El Gran Premio de Bélgica vende todas sus entradas gracias al «Efecto Max Verstappen»
Para algunos es el piloto con más futuro de la parrilla de la Fórmula 1, y para otros es un corredor que roza los límites de lo legal en cada carrera, pero sin lugar a dudas, Max Verstappen es un ídolo de masas entre los aficionados a este deporte, y también un gran icono de atracción para los Grandes Premios. La cita en Bélgica es un claro ejemplo de ello, pues gracias a los aficionados holandeses del joven piloto, las tribunas del circuito de Spa contarán con las butacas completamente llenas, algo que no ocurría desde el año 2001.
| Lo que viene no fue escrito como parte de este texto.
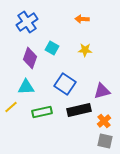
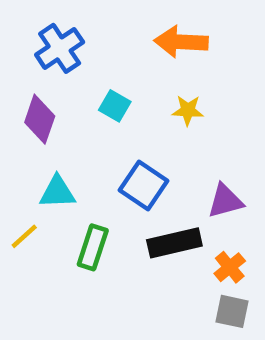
orange arrow: (82, 19) -> (181, 42), size x1.6
purple diamond: (30, 58) -> (40, 119), moved
green rectangle: (42, 112) -> (93, 247), turned -60

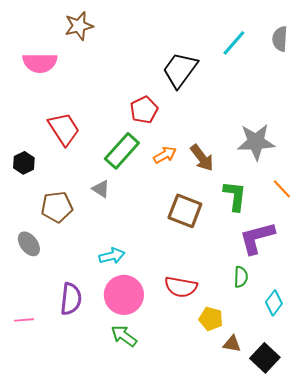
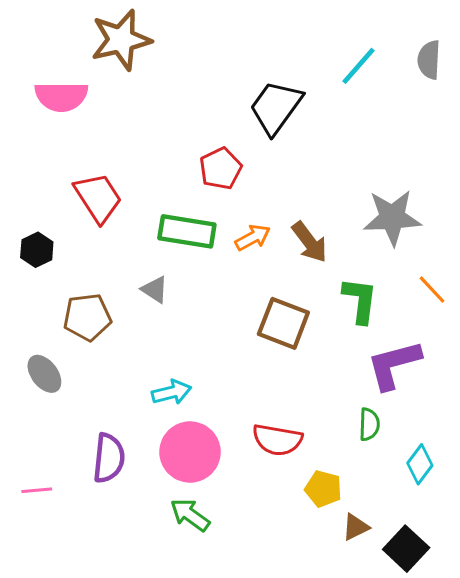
brown star: (79, 26) -> (121, 40), size x1.4
green rectangle: (122, 151) -> (187, 231), turned 57
brown triangle: (232, 344) -> (355, 527), turned -36

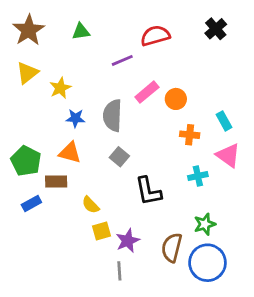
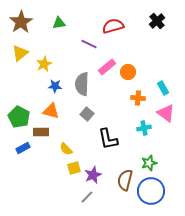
purple line: (122, 60) -> (89, 44), turned 49
gray line: (119, 271) -> (87, 197), turned 48

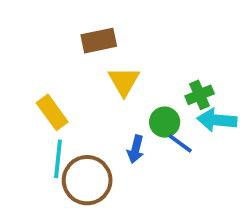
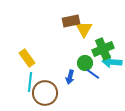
brown rectangle: (99, 41) -> (71, 21), moved
yellow triangle: (124, 81) -> (84, 29), moved
green cross: (200, 95) -> (103, 49), size x1.5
El promotor del Gran Premio de Bélgica, Andre Maes, ha segurado que las predicciones auguran la asistencia de más de 260.000 aficionados durante el fin de semana -algo que no sucedía desde el año 2001, cuando Michael Schumacher dominaba en la categoría-, lo que ha obligado a limitar la cantidad de entradas vendidas, y según su opinión, cree que esto es debido al llamado «Efecto Max Verstappen». Recordemos que el pasado año alrededor de 25.000 seguidores holandeses abordaron las tribunas de Spa para apoyar al número 2 de Red Bull. Unos datos que, según Maes, demuestran que el fanatismo en torno a Verstappen ha más sido determinante que la ausencia del Gran Premio de Alemania o, ente otros aspectos, la presencia de Stoffel Vandoorne en parrilla.
«A petición de las autoridades, y por razones de seguridad, nos vemos obligados a limitar la cantidad de entradas vendidas. Una cantidad que prácticamente ya hemos alcanzado, con más de 260.000 espectadores a lo largo de los tres días. Todo esto es debido, principalmente, a que el «efecto Max Verstappen» sigue siendo una realidad. Para nosotros es mucho más importante que la desaparición del Gran Premio de Alemania», asegura Maes a «Motorsport.com».
Sin embargo, a pesar del aumento de espectadores, el Gran Premio de Bélgica perdió 8,62 milles de euros en 2016, en comparación a los 6’78 millones del año 2015. Por ello, este año también primará el entretenimiento fuera de pista gracias a nuevas atracciones y a la demostración del Benetton B192 que condujo Michael Schumacher y con el que logró seis victorias en el circuito.
«Las novedades son una zona de fans que tiene dos o tres veces el número de atracciones en comparación con años anteriores», concluye Maes.